Segment Open

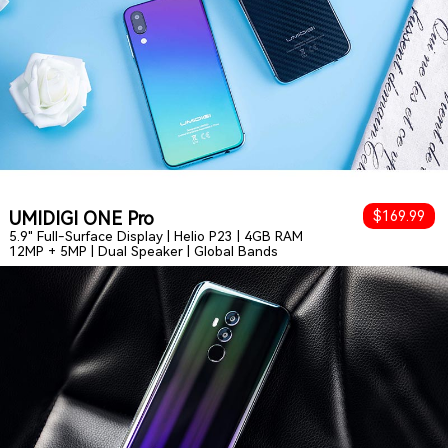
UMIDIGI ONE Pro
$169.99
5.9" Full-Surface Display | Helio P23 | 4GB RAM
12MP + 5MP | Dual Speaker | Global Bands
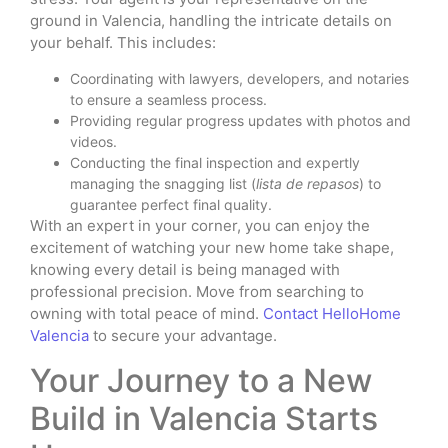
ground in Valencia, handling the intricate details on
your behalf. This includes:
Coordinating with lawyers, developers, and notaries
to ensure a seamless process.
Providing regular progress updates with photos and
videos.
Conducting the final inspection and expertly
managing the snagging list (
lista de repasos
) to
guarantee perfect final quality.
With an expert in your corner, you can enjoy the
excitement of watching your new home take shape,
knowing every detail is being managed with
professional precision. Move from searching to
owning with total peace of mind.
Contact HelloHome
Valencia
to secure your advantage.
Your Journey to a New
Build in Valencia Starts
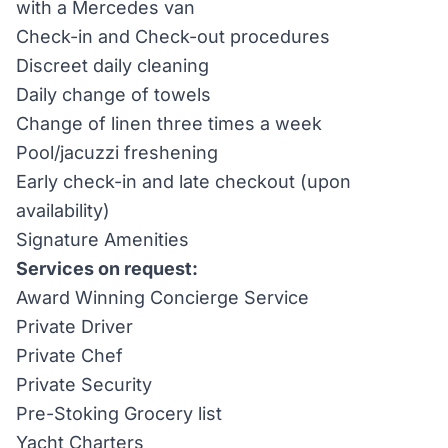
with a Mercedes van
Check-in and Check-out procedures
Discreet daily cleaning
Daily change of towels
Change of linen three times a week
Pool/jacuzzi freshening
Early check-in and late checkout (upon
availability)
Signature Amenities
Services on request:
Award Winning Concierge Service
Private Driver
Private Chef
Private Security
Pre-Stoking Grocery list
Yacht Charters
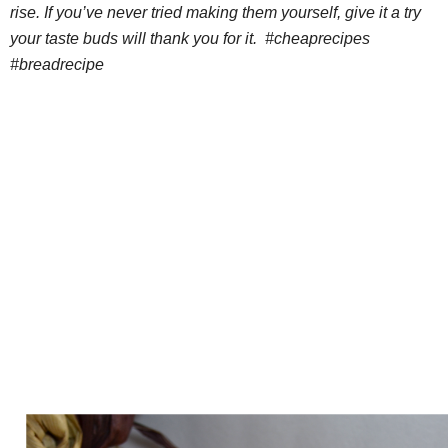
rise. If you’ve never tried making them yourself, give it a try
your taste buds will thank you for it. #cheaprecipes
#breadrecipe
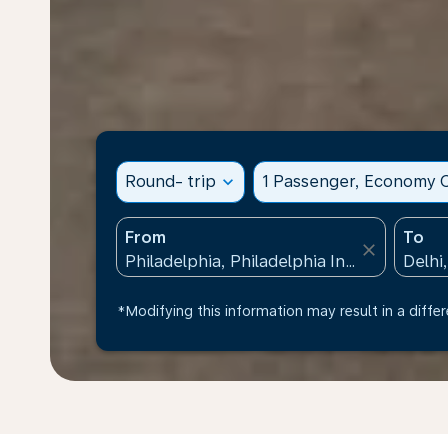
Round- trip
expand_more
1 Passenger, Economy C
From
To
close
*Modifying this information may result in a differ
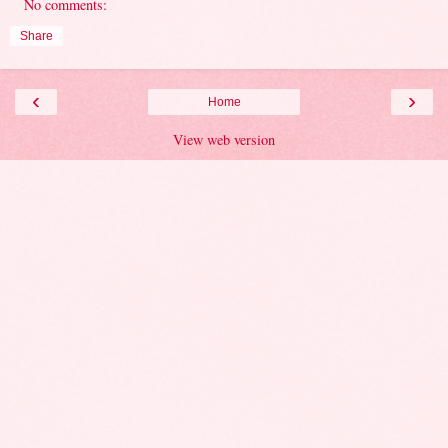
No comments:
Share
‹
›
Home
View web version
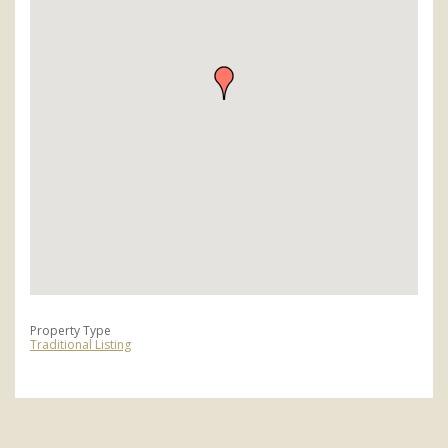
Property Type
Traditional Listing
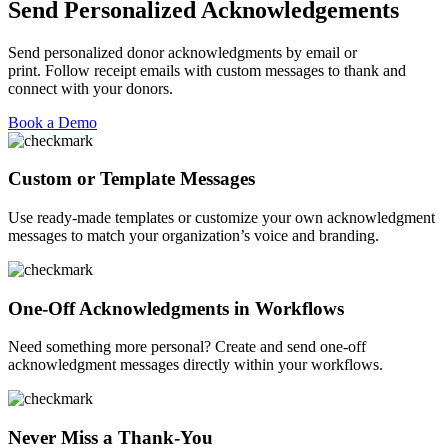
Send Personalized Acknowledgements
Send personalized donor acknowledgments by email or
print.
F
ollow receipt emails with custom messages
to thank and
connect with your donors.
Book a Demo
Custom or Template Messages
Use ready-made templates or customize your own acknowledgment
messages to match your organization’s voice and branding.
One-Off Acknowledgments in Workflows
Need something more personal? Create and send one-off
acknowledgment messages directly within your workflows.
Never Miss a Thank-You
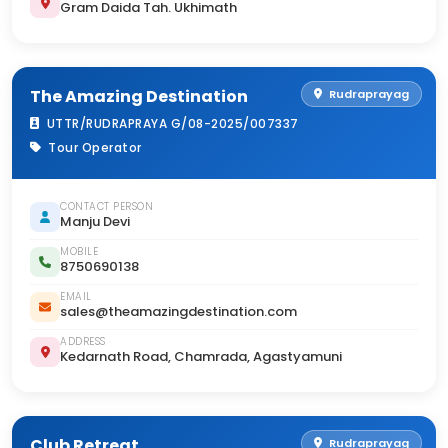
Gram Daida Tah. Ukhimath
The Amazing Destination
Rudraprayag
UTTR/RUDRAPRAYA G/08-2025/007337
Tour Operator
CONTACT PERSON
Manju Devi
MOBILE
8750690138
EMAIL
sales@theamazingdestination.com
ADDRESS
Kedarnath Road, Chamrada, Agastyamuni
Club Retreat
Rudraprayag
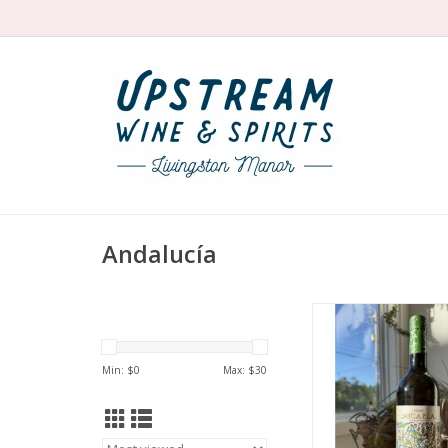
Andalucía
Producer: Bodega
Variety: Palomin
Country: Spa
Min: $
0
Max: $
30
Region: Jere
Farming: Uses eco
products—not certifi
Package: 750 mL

Segment Closed

◆ What you will do
Apart from the pictures, every line of the data above should be given again exactly.

◆ Solution to the exercise
UMIDIGI ONE Pro
$169.99
5.9" Full-Surface Display | Helio P23 | 4GB RAM
12MP + 5MP | Dual Speaker | Global Bands
ground in Valencia, handling the intricate details on
your behalf. This includes:
Coordinating with lawyers, developers, and notaries
to ensure a seamless process.
Providing regular progress updates with photos and
videos.
Conducting the final inspection and expertly
managing the snagging list (
lista de repasos
) to
guarantee perfect final quality.
With an expert in your corner, you can enjoy the
excitement of watching your new home take shape,
knowing every detail is being managed with
professional precision. Move from searching to
owning with total peace of mind.
Contact HelloHome
Valencia
to secure your advantage.
Your Journey to a New
Build in Valencia Starts
with a Mercedes van
Check-in and Check-out procedures
Discreet daily cleaning
Daily change of towels
Change of linen three times a week
Pool/jacuzzi freshening
Early check-in and late checkout (upon
availability)
Signature Amenities
Services on request:
Award Winning Concierge Service
Private Driver
Private Chef
Private Security
Pre-Stoking Grocery list
Yacht Charters
rise. If you’ve never tried making them yourself, give it a try
your taste buds will thank you for it. #cheaprecipes
#breadrecipe
Round- trip
expand_more
1 Passenger, Economy C
From
To
close
*Modifying this information may result in a differ
No comments:
Share
‹
›
Home
View web version
Property Type
Traditional Listing
Send Personalized Acknowledgements
Send personalized donor acknowledgments by email or
print.
F
ollow receipt emails with custom messages
to thank and
connect with your donors.
Book a Demo
Custom or Template Messages
Use ready-made templates or customize your own acknowledgment
messages to match your organization’s voice and branding.
One-Off Acknowledgments in Workflows
Need something more personal? Create and send one-off
acknowledgment messages directly within your workflows.
Never Miss a Thank-You
Gram Daida Tah. Ukhimath
The Amazing Destination
Rudraprayag
UTTR/RUDRAPRAYA G/08-2025/007337
Tour Operator
CONTACT PERSON
Manju Devi
MOBILE
8750690138
EMAIL
sales@theamazingdestination.com
ADDRESS
Kedarnath Road, Chamrada, Agastyamuni
Club Retreat
Rudraprayag
Andalucía
Producer: Bodega
Variety: Palomin
Country: Spa
Min: $
0
Max: $
30
Region: Jere
Farming: Uses eco
products—not certifi
Package: 750 mL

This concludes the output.